Potential Partner Troubles
Although they called it a “game-changer” for Microsoft, PC Magazine was also a bit skeptical as to the Surface’s prospects. Calling it a “gamble,” Michael Miller made the following observation:

Not only is Microsoft entering the tablet market where it will compete head-on with Apple’s phenomenally successful iPad, but the company is also revamping its business model in a major way by going up against the hardware companies with which it has traditionally partnered.

In other words, not only is Microsoft moving in an Apple-like direction with secretive lead-ups to its product unveils, but the company is also borrowing from Apple by starting to make its own hardware. Although this isn’t guaranteed to undermine key partnerships upon which Microsoft has relied too see the current ubiquity of its software achieved, it does open the door to that kind of fallout.

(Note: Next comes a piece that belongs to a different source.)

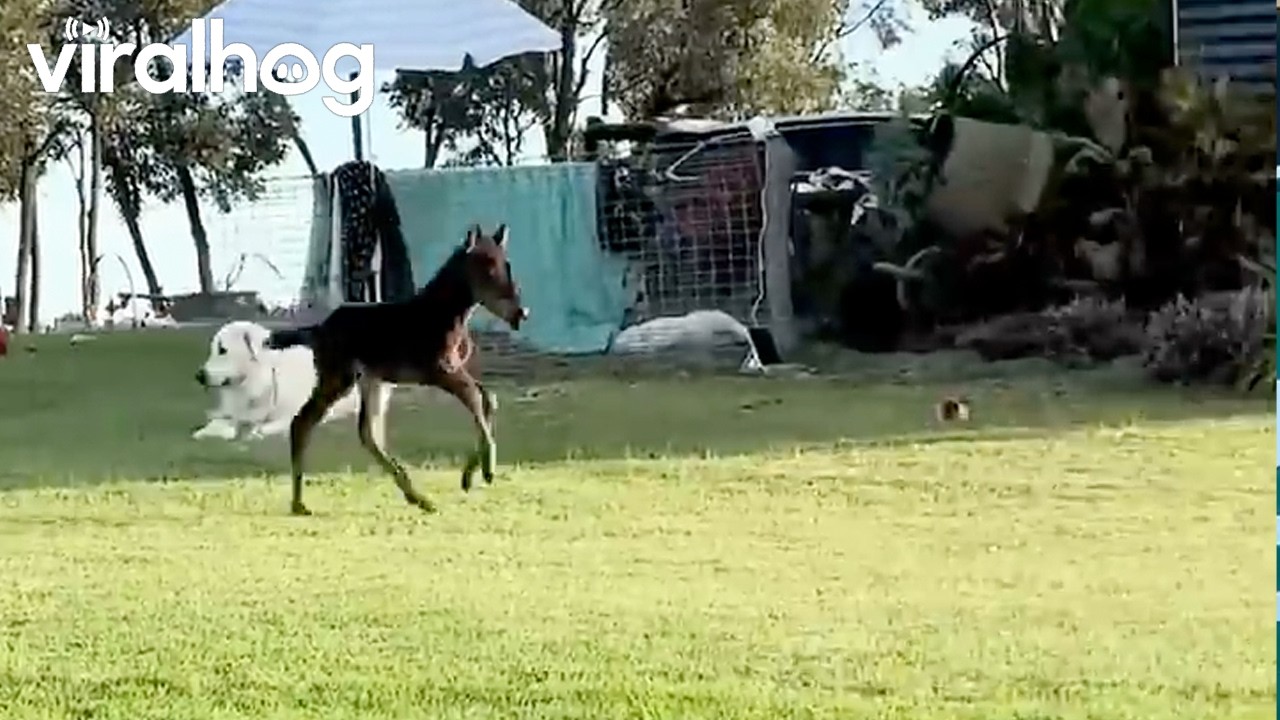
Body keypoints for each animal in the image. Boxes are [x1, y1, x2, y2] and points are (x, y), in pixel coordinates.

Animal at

However, Miller reminds us, the tablet market has remained relatively untapped by Microsoft and its partners. “It may be that Microsoft just wants to enter the parts of the market where its partners weren’t going to compete and will leave the standard notebook and Ultrabook market to its partners,” he suggests. Even so, a lot is riding on the Windows 8 brand with the release of the Surface. If the tablet fails, the ripple effect is sure to be felt across all platforms that support the Microsoft OS, putting the company is quite a predicament with its partners. Then again, the opposite is likely to happen if the Surface sees widespread user adoption.

As an early indicator of the Surface’s potential effect on Microsoft partnerships, The Wall Street Journal saw shares of Dell and HP drop by approximately 2 percent and half a percent respectively after the announcement.

Not Quite An iPad Rival
Lastly, the Microsoft Surface—despite looking “quite good,” as PC Mag’s Michael Miller put it—doesn’t appear to have what it takes to compete directly with the Apple tablet. Although its tablet is impressive by most measures, Forbes writer Nigam Arora argues that the Microsoft tablet is “no iPad killer for several reasons.”

First, Microsoft and Apple are still on completely different brand wavelengths. While Apple, is making a “clean break” from the PC era, Arora believes that Microsoft is trying to combine the PC and mobile eras.

Second, the Surface is a tablet-laptop hybrid—something that Apple has explicitly disavowed in its development of the iPad. Naturally then, the two tablets are typically going to appeal to two very different groups.

Third, “Microsoft lacks Apple’s pizazz [sic],” says Arora. Speaking not only as an Apple fan but as one who has been involved in company branding, I am inclined to agree that Microsoft lack a certain degree of hipness. “iPad is fun. Surface is more utilitarian.”

The final reason the Surface likely won’t be able to compete head-on with the iPad, Arora says, is its ecosystem. “In my judgment, it will take Microsoft one to two years to catch up with Apple’s present day ecosystem,” he says. By this point, of course, Apple will also be beyond its current position, and so goes the perpetual cat-and-mouse game that Arora believes the competitive relationship of Microsoft and Apple to be.

Which begs the question: If the two tablets from two generally successfully aren’t true competitors by such measures, who says they have to be?